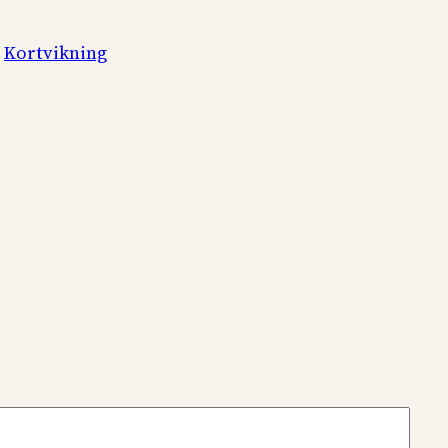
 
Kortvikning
...
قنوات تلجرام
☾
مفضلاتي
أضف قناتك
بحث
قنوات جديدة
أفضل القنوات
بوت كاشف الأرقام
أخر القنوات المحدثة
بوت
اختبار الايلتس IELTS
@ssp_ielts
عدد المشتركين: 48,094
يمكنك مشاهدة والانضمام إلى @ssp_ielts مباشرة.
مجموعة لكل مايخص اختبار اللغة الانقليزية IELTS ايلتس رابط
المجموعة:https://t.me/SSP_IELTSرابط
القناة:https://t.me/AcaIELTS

_The problem_. Begin at the line that has "قنوات تلجرام" and stop after the line that has "القناة:https://t.me/AcaIELTS". Write those lines out again, replacing "بوت" with "روبوت" and leaving everything else unchanged.

_Problem solution_.
قنوات تلجرام
☾
مفضلاتي
أضف قناتك
بحث
قنوات جديدة
أفضل القنوات
روبوت كاشف الأرقام
أخر القنوات المحدثة
روبوت
اختبار الايلتس IELTS
@ssp_ielts
عدد المشتركين: 48,094
يمكنك مشاهدة والانضمام إلى @ssp_ielts مباشرة.
مجموعة لكل مايخص اختبار اللغة الانقليزية IELTS ايلتس رابط
المجموعة:https://t.me/SSP_IELTSرابط
القناة:https://t.me/AcaIELTS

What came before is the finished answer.